Repository for Unconf Topics 2017
7 stars 2 forks source link

R package for accessing data.gov.au open data sets via API #2

Open jonocarroll opened 7 years ago

jonocarroll commented 7 years ago

As per https://github.com/ropensci/auunconf/issues/16 -- this has a lot going for it, not the least of which is a similarity to #1.

The data is mostly well-organised with attached metadata, various formats, and proper attributions to the relevant department. It's an under-utilised resource as far as I can tell, and there are currently big pushes to better use this (e.g. GovHack challenges).

adamhsparks commented 7 years ago

This would make a nice package.

There's a lot of data here as you've noted. It would be good to have some focus I think, at least for the Unconf so that it's achievable. A package that accesses a certain group of data would be achievable or at least a good start could be made, I think. For example, there are 637 shape files available, http://www.data.gov.au/dataset?tags=Earth+Sciences&res_format=SHP or maybe more accessible 7 arcgrid files available, http://www.data.gov.au/dataset?tags=Earth+Sciences&res_format=arcgrid.

I'm looking at spatial files since I tend to use those quite a bit, but I'm willing to help with other files. This type of data access is in the realm of my two R packages on CRAN right now.

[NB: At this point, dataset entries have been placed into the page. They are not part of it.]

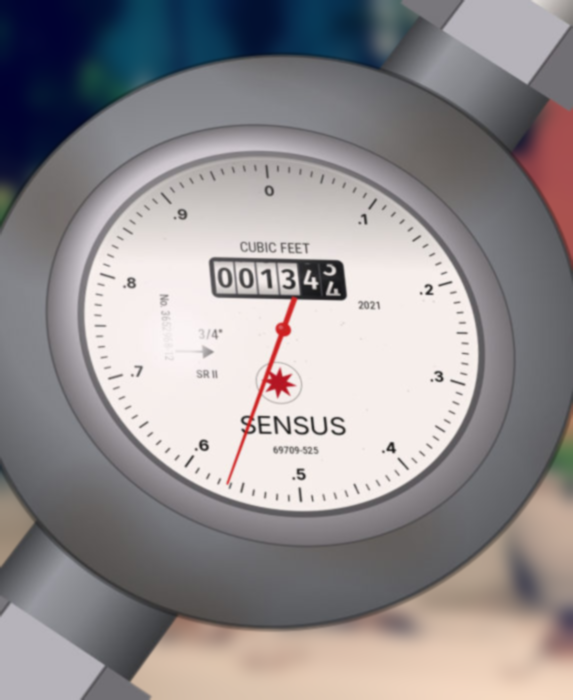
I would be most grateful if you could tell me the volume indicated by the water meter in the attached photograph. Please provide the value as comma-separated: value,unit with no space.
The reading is 1343.56,ft³
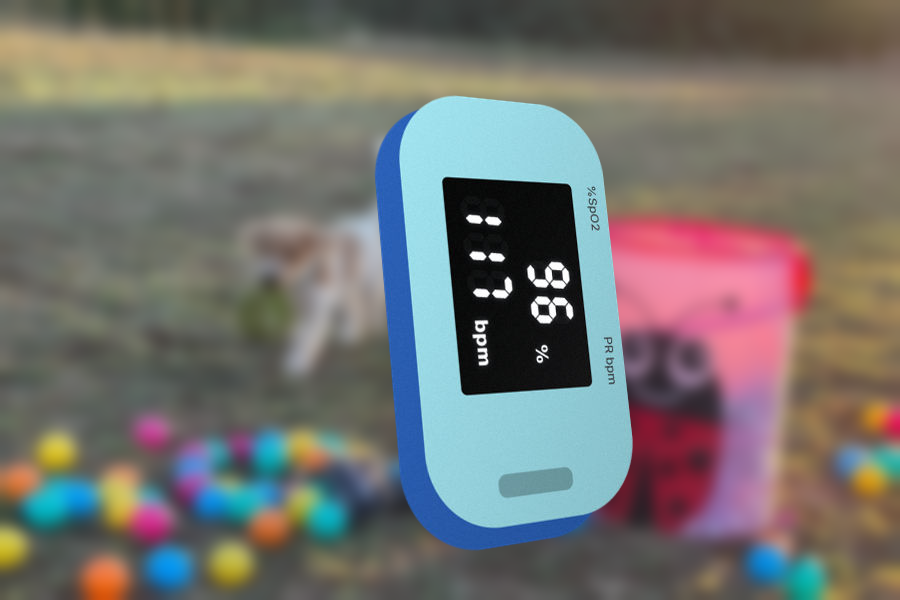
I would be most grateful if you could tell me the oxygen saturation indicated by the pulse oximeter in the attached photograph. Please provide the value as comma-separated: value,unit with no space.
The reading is 96,%
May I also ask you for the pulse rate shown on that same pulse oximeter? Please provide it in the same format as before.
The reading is 117,bpm
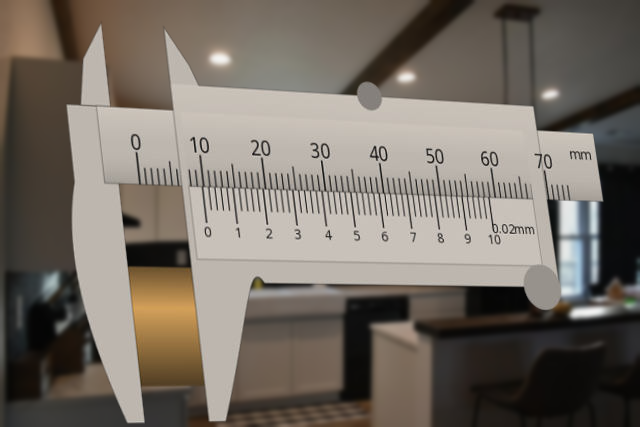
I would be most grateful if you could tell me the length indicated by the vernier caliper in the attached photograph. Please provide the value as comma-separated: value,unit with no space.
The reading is 9.8,mm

jonocarroll commented 7 years ago

Pulling the data in at all would be the first step, but a valuable second step would be getting them R-ready, e.g. converting to sf objects. We could see how variable the data configurations are and whether or not an approach can be generalised.

If that all works out too easily, we could put some effort towards displaying them neatly like http://location.sa.gov.au/viewer/ or http://www.aginsight.sa.gov.au/ .

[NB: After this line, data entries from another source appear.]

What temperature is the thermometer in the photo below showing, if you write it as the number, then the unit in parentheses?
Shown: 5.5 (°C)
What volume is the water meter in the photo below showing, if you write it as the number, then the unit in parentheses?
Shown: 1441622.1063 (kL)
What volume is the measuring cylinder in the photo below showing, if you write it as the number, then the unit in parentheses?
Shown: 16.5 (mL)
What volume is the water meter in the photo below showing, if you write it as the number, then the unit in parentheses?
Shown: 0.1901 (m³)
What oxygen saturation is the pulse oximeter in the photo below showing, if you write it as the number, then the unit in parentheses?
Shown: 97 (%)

jeffreyhanson commented 7 years ago

This would make an awesome R package.

Yeah I agree with @jonocarroll, importing the datasets would make it much easier to work with.

So I guess the package would need at least two functions. One function to list all the available data sets (with names, descriptions, and links), a second function to download and import a given data set. Like @jonocarroll says, we could also include a shiny app display function to explore data sets.

Do you think the package should implement caching similar to raster::getData? Ie. if the data is already detected in the output directory, the package should just load it?

jonocarroll commented 7 years ago

Sounds like a useful feature, @jeffreyhanson -- especially if we're saving the transformed/R-ready versions (too?).

The data should be accessible via the API which I believe https://github.com/ropensci/ckanr should handle okay. There's a good chance that there's lots we can get done in just 2 days on this, especially with a division of labour across the various aspects.

adamhsparks commented 7 years ago

@jeffreyhanson, for caching data, I might suggest looking at rappdirs. I use getData() and it frustrates me how it pollutes the folder but doesn't tell me that it will or ask where I want it.

jeffreyhanson commented 7 years ago

@adamhsparks rappdirs looks really handy - thanks for the heads up!

Perhaps we could list rappdirs under Suggests in the DESCRIPTION and use it if it's installed. Otherwise, it could save the data to the working directory (or a temporary directory?).

adamhsparks commented 7 years ago

@jeffreyhanson, already ahead of you mate.

See my getCRUCLdata package: https://github.com/adamhsparks/getCRUCLdata

It uses exactly that functionality, tempdir() unless cache = TRUE when fetching data from the FTP site. Though I have it as a Depends in DESCRIPTION, not just a Suggest.

The CRU data won't change, if the data here change, we'll need to check the local vs server files.